2. a) Toutefois, pour éviter des situations d’extrême rigueur, l’autorité fédérale admet que l’autorisation de séjour peut être renouvelée après le divorce ou la dissolution de la communauté conjugale. Les circonstances suivantes seront déterminantes (chiffre 654 des directives LSEE de l’Office fédéral des migrations) : la durée du séjour, les liens personnels avec la Suisse (notamment les conséquences d’un refus pour les enfants), la situation professionnelle, la situation économique et sur le marché du travail, le comportement et le degré d’intégration. Sont également à prendre en considération les circonstances qui ont conduit à la dissolution du lien matrimonial ou à la cessation de la vie commune.
b) En l'espèce, la recourante ne peut se prévaloir d'un séjour en Suisse particulièrement long puisqu'elle est entrée dans ce pays seulement au mois d'août 2003. Elle n'a pas eu d'enfant avec son mari et elle n'est pas au bénéfice de qualifications professionnelles particulières au sens de l'art. 8 al. 3 lit. a OLE. Il est vrai qu'elle fait preuve d'une bonne stabilité professionnelle et d'efforts importants visant à son intégration socio-professionnelle, mais ses seules attaches en Suisse sont sa sœur et sa nièce. De plus, elle a indiqué dans la procédure qu'elle bénéficiait d'une bonne position à Casablanca; en tous les cas, elle ne signale pas qu'un retour au Maroc lui poserait des difficultés importantes compte tenu du contexte social lié à la culture islamique. Dans ces conditions, le tribunal ne peut retenir un cas de rigueur.
3. Il résulte des considérants qui précèdent que le recours doit être rejeté et la décision attaquée maintenue. Un nouveau délai de départ sera imparti à la recourante par le Service de la population pour quitter le territoire vaudois.
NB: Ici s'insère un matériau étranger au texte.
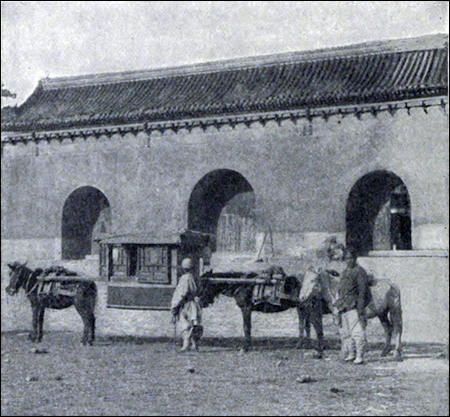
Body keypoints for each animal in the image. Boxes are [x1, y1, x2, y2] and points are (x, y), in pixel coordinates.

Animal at [198, 273, 326, 357]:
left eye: (204, 285)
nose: (200, 302)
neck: (241, 284)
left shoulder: (246, 309)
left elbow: (246, 328)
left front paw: (245, 348)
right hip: (302, 308)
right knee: (305, 326)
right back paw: (303, 345)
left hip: (309, 309)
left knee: (318, 326)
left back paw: (319, 349)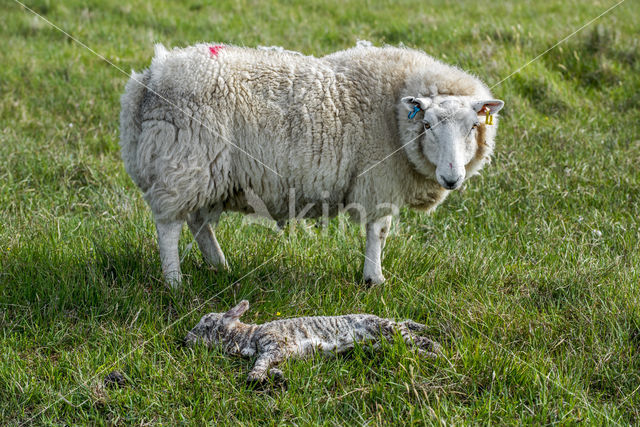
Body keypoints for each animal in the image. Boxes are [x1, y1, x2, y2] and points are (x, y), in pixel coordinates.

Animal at [117, 41, 502, 288]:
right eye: (428, 125)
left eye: (473, 126)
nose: (452, 178)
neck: (393, 114)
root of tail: (149, 77)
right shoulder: (379, 181)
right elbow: (379, 231)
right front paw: (374, 279)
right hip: (183, 162)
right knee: (169, 225)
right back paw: (174, 282)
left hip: (209, 172)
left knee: (197, 221)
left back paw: (219, 266)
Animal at [182, 300, 438, 386]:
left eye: (204, 325)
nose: (184, 340)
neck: (249, 336)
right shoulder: (281, 353)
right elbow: (270, 366)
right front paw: (276, 376)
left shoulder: (276, 344)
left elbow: (260, 363)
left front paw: (256, 377)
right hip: (381, 341)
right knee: (403, 336)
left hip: (385, 329)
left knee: (412, 337)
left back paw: (436, 350)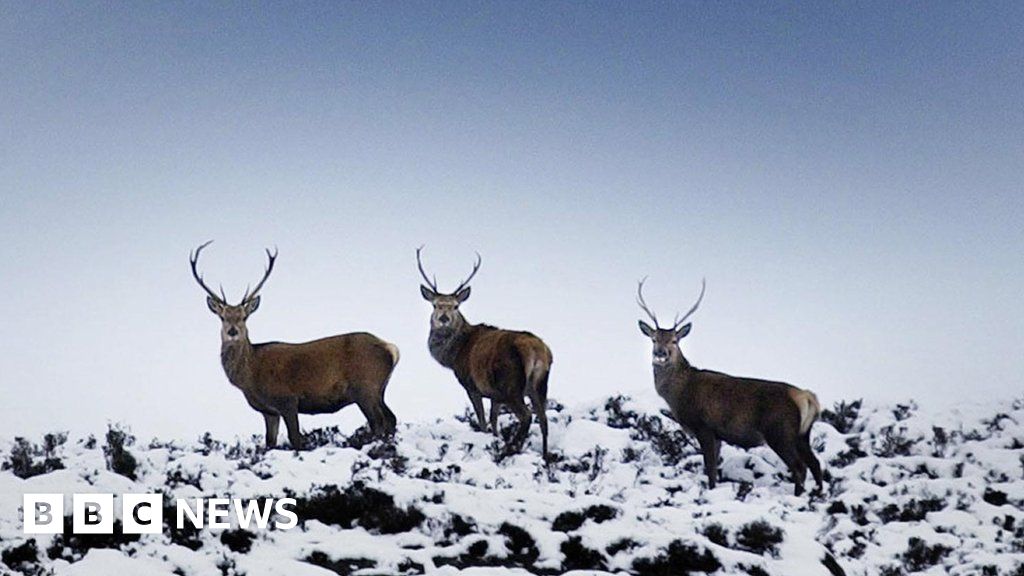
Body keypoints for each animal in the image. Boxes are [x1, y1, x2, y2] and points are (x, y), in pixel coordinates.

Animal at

Un émolument de justice de cinq cents francs est mis à la charge de la recourante.
Par ces motifs
le Tribunal administratif
arrête:
I. Le recours est rejeté.
II. La décision du Service de la population du 10 juillet 2006 est maintenue.
III. Un émolument de 500 (cinq cents) francs est mis à la charge de la recourante.
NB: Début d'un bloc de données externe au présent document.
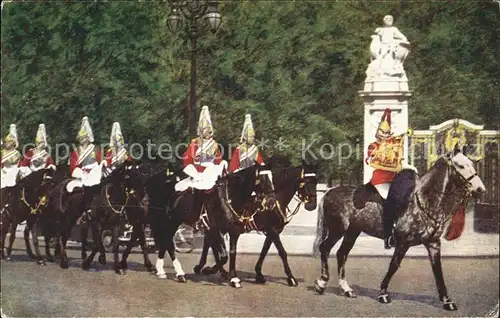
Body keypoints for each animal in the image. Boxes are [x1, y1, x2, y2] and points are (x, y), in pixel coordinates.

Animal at [314, 148, 486, 310]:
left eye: (471, 163)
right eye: (461, 166)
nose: (480, 189)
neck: (425, 202)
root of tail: (329, 191)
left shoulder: (433, 244)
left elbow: (438, 271)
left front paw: (447, 301)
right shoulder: (403, 242)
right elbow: (394, 265)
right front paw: (383, 293)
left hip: (352, 231)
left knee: (341, 253)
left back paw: (346, 289)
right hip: (338, 229)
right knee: (325, 248)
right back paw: (321, 284)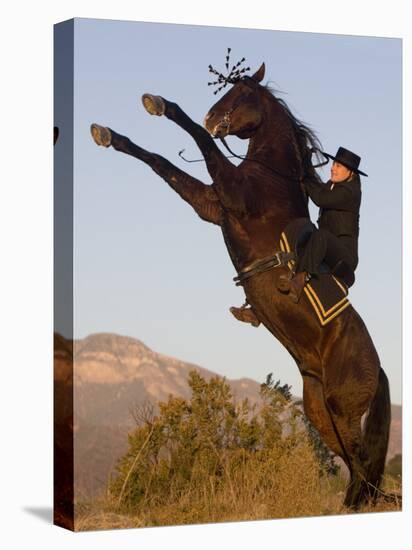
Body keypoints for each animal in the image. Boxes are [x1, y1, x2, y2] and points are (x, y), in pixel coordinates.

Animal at [91, 61, 392, 508]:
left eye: (243, 95)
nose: (212, 118)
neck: (272, 175)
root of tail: (379, 366)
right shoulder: (212, 205)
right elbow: (161, 163)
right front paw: (110, 134)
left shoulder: (230, 195)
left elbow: (198, 145)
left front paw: (161, 105)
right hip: (321, 412)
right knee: (354, 463)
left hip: (343, 405)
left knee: (361, 463)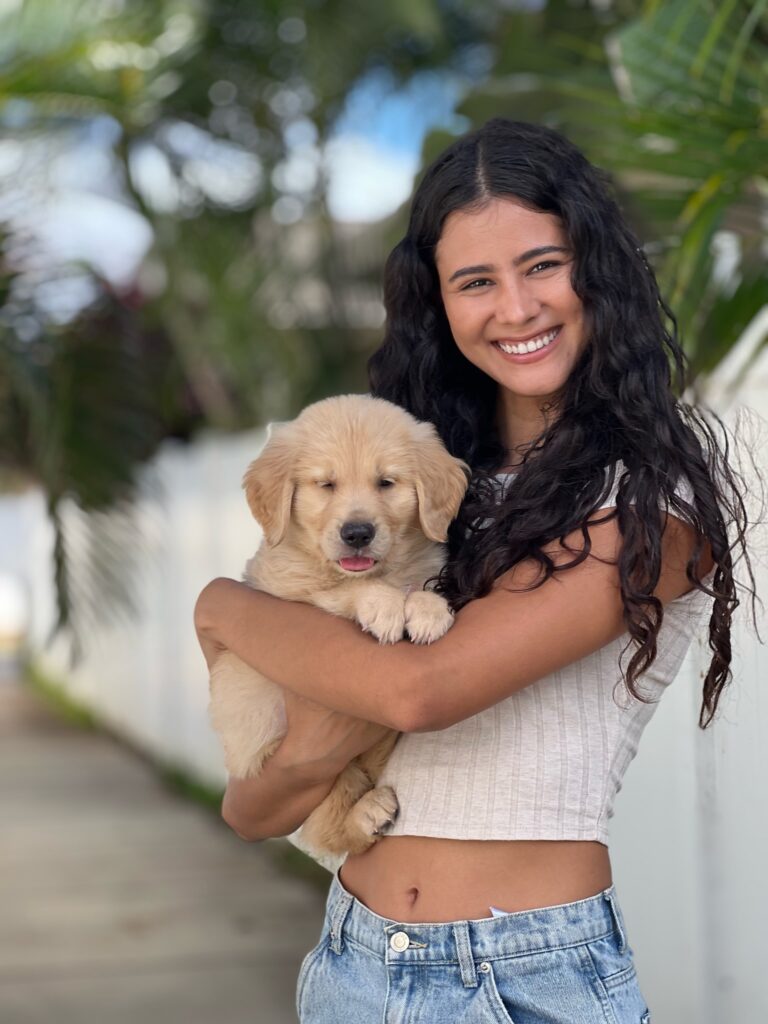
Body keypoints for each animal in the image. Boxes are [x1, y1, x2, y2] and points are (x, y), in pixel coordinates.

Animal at [207, 391, 468, 856]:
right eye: (325, 484)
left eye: (386, 482)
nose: (357, 533)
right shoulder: (286, 589)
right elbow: (341, 591)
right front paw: (384, 604)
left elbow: (420, 586)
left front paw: (429, 609)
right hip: (279, 754)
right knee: (327, 822)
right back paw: (367, 813)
Lausanne, le 27 février 2007
Le président: La
greffière
Le présent arrêt est communiqué aux destinataires de l'avis d'envoi ci-joint ainsi qu'à l'ODM.
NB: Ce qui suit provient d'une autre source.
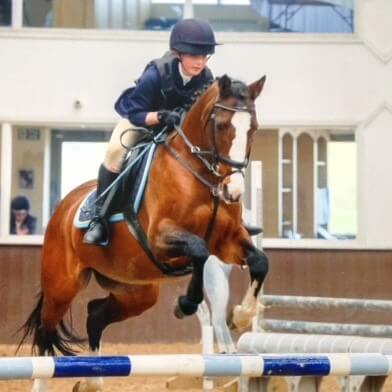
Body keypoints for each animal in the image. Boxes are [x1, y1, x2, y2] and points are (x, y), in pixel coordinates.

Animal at [19, 75, 268, 390]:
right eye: (222, 125)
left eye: (254, 128)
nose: (233, 192)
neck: (201, 175)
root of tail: (63, 207)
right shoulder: (160, 238)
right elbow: (198, 250)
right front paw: (185, 303)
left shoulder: (228, 243)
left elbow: (259, 261)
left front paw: (241, 316)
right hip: (61, 286)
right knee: (45, 335)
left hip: (136, 290)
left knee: (95, 314)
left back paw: (92, 381)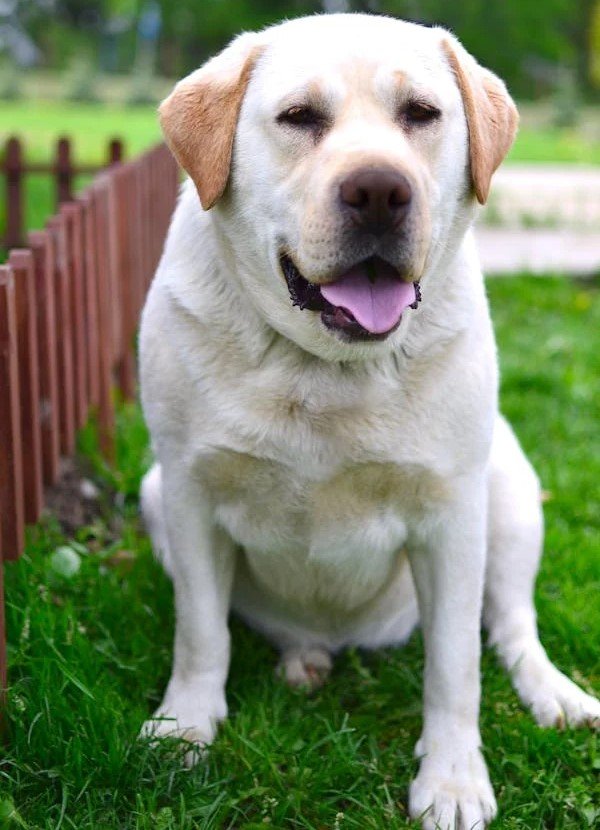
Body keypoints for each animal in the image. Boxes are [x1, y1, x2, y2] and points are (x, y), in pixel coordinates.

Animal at [137, 14, 600, 830]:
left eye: (421, 113)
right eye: (299, 117)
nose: (380, 190)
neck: (325, 367)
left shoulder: (451, 517)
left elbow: (455, 665)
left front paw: (452, 780)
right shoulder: (189, 492)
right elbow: (201, 633)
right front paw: (185, 726)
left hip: (510, 487)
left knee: (511, 626)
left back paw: (555, 694)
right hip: (152, 491)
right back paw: (303, 658)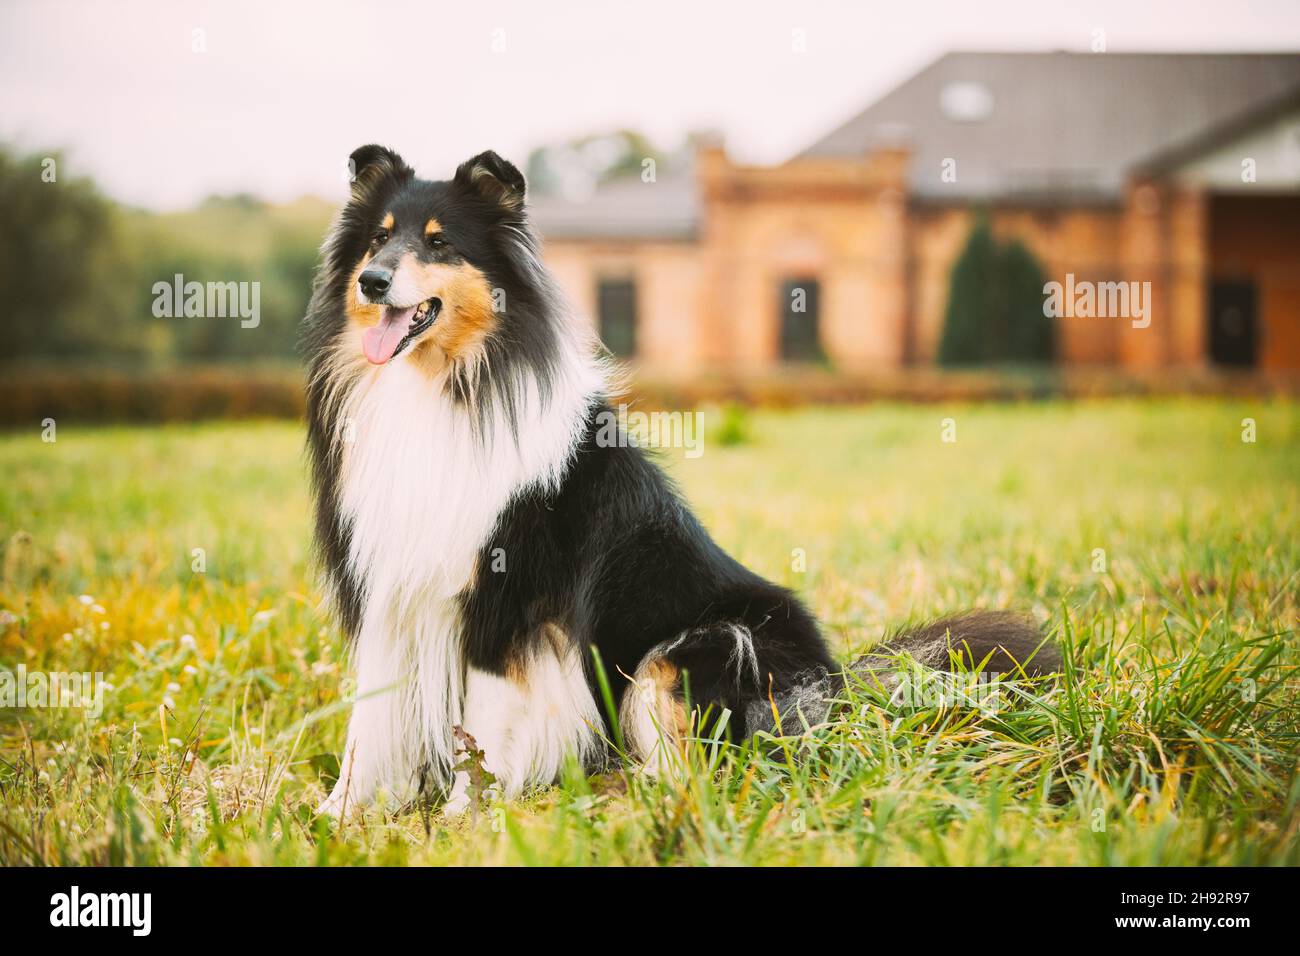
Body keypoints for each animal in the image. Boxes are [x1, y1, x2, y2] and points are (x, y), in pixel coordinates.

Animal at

Il peut faire l'objet, dans les trente jours suivant sa notification, d'un recours au Tribunal fédéral. Le recours en matière de droit public s'exerce aux conditions des articles 82 ss de la loi du 17 juin 2005 sur le Tribunal fédéral (LTF - RS 173.110), le recours constitutionnel subsidiaire à celles des articles 113 ss LTF. Le mémoire de recours doit être rédigé dans une langue officielle, indiquer les conclusions, les motifs et les moyens de preuve, et être signé. Les motifs doivent exposer succinctement en quoi l’acte attaqué viole le droit. Les pièces invoquées comme moyens de preuve doivent être jointes au mémoire, pour autant qu’elles soient en mains de la partie; il en va de même de la décision attaquée.